Während in anderen Aufstellungsformen, wie z.B. den Strukturaufstellungen, von „innerseelischen Repräsentanzen“ z.B. der verstorbenen Familienmitglieder, ausgegangen wird, geht Bert Hellinger ganz deutlich von realen Beziehungen, auch von uns Lebenden zu den Toten, aus. Dies ist eine eindeutige erkenntnistheoretische (bzw. –praktische) Haltung in der Aufstellung „nach Hellinger“, auf deren Grundlage die Wirkungen der Aufstellungen basiert.
„Verstrickung“ ist demnach eine Art Besetzung (man könnte auch sagen „Überlagerung“) des eigenen energetischen Status´ mit dem einer oder mehrerer anderer Personen. Die „Lösung“ solcher Überlappungen durch das liebevolle anerkennen des Anderen in seinem So-Sein und des ihm zustehenden Platzes im Lebensgeschehen ist sowohl Weg als auch Ziel der hellingerschen Aufstellungen. Das Feld der Aufstellungsarbeit umfasst heute, von seinen Grundannahmen her gesehen, eine immens große Spannbreite und die Methode ist so eindrücklich und anschaulich, dass wir, mit welcher Begründung auch immer, bei verantwortungsvoller Handhabung mit neuen Einsichten rechnen können.
Man könnte Aufstellungen als das „Mikroskop der Geistes- und Sozialwissenschaften“ bezeichnen, da hierdurch zwischenmenschliche Beziehungen auf eine besondere und in dieser Form einmalige Weise sehr konkret veranschaulicht werden können. Da es sich hierbei um ein Gruppengeschehen handelt, kann jeder Anwesende die Stimmigkeit für sich überprüfen.
Zu erwähnen ist an dieser Stelle, dass die Regeln der Zugehörigkeit („Ordnungen der Liebe“) sowie die Grundprinzipien der Aufstellungsarbeit (z.B. die Drehrichtung der Zugehörigkeit von rechts nach links) heute von Aufstellern fast aller Coleur als Grundlage ihrer Arbeit verwendet wird, auch wenn sie selbst noch nichts von Bert Hellinger gehört haben oder sich nicht zu diesen Anleihen bekennen würden.
Unterschiede zwischen den Bewegungen der Seele und den Bewegungen des Geistes
Eine Entwicklungs-Tendenz ist dabei die Bewegung von Außen nach Innen.
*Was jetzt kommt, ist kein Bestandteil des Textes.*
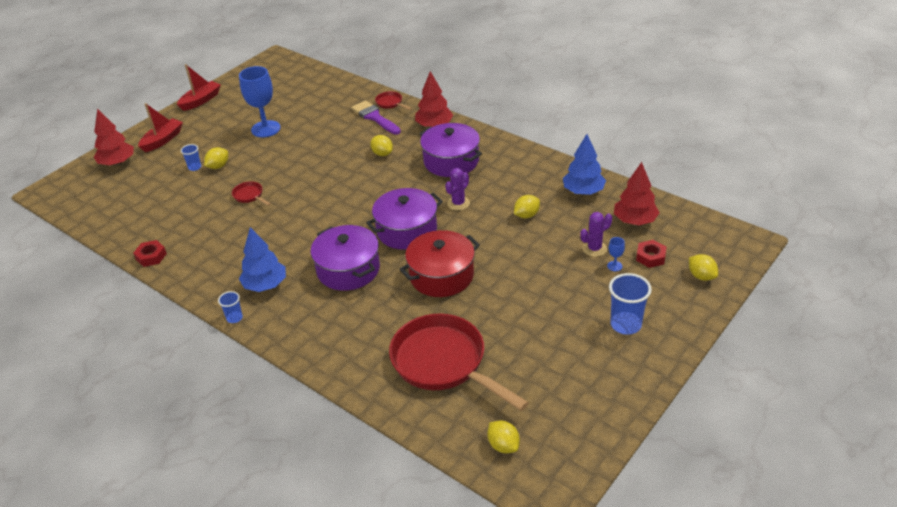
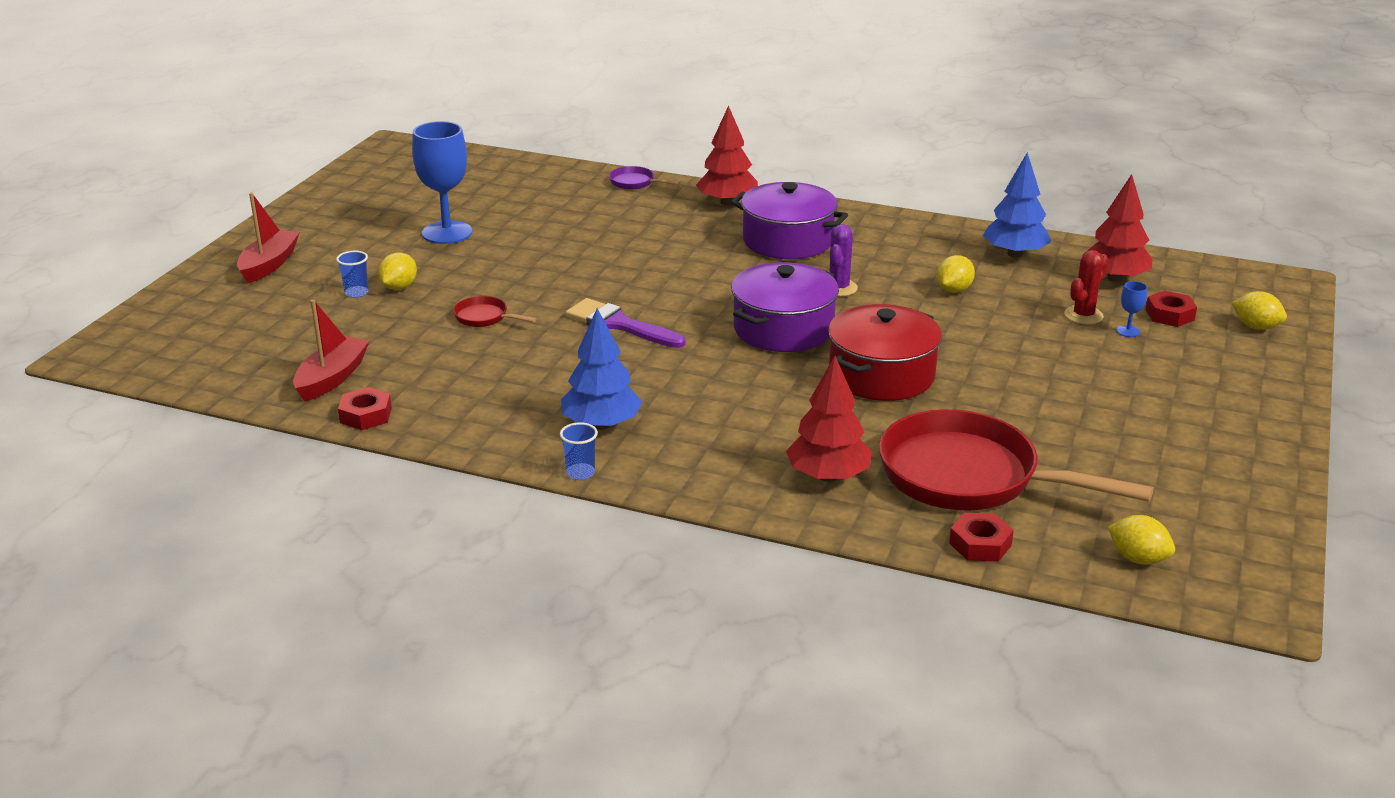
camera: 20 degrees left, 10 degrees down
(117, 163) = (205, 302): red tree -> red tree (828, 476)
(201, 100) = (301, 208): red boat -> red boat (332, 378)
(348, 269) = (726, 387): purple pot -> none
(374, 117) = (622, 201): purple brush -> purple brush (619, 324)
(382, 154) = (670, 243): yellow lemon -> none
(390, 103) = (635, 183): red pan -> purple pan
(418, 414) = (980, 544): none -> red nut
(594, 249) = (1083, 315): purple cactus -> red cactus
(625, 325) = (1197, 394): blue cup -> none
Das heißt: Wir können Aufstellungen sowohl im äußeren Raum (mit Stellvertretern in der Gruppe) als auch in einer inneren Begegnung vollziehen, in dem wir uns auf eine innere Verbindung zu den betreffenden Personen einstellen. Dies gilt sowohl für Lebende als auch für verstorbene Menschen. Die zeitliche Dimension von früher und heute spielt dabei keine Rolle. Als Bild dafür möchte ich folgende Übung anbieten: Stellen Sie sich zunächst eine nahestehende Person in Ihren inneren Bildern vor. Dann gehen Sie allmählich mit Ihrer Aufmerksamkeit sozusagen `aus Ihrem Körper hinaus´, in Richtung der anderen Person. Sie sind nun mit Ihrer Aufmerksamkeit beim anderen.
Wenn dieser auch gerade an Sie denken sollte, begegnen Sie sich mit ihrer Wahrnehmung sozusagen `auf halbem Weg´ und schlagen eine Brücke zueinander. Dies ist eine Begegnung über die räumliche Trennung hinweg und ebenfalls ganz im gegenwärtigen Augenblick. Der energetische Austausch, der dabei stattfindet, verändert beide Seiten unmittelbar.
In welchen Dimensionen bewegen wir uns also mit unserer aufmerksamen Verbindung?
Wirkt die gleiche innere Bewegung auch zwischen uns Lebenden und den Toten?
Verändern sich auch hier beide, durch ihre achtsame Aufmerksamkeit füreinander?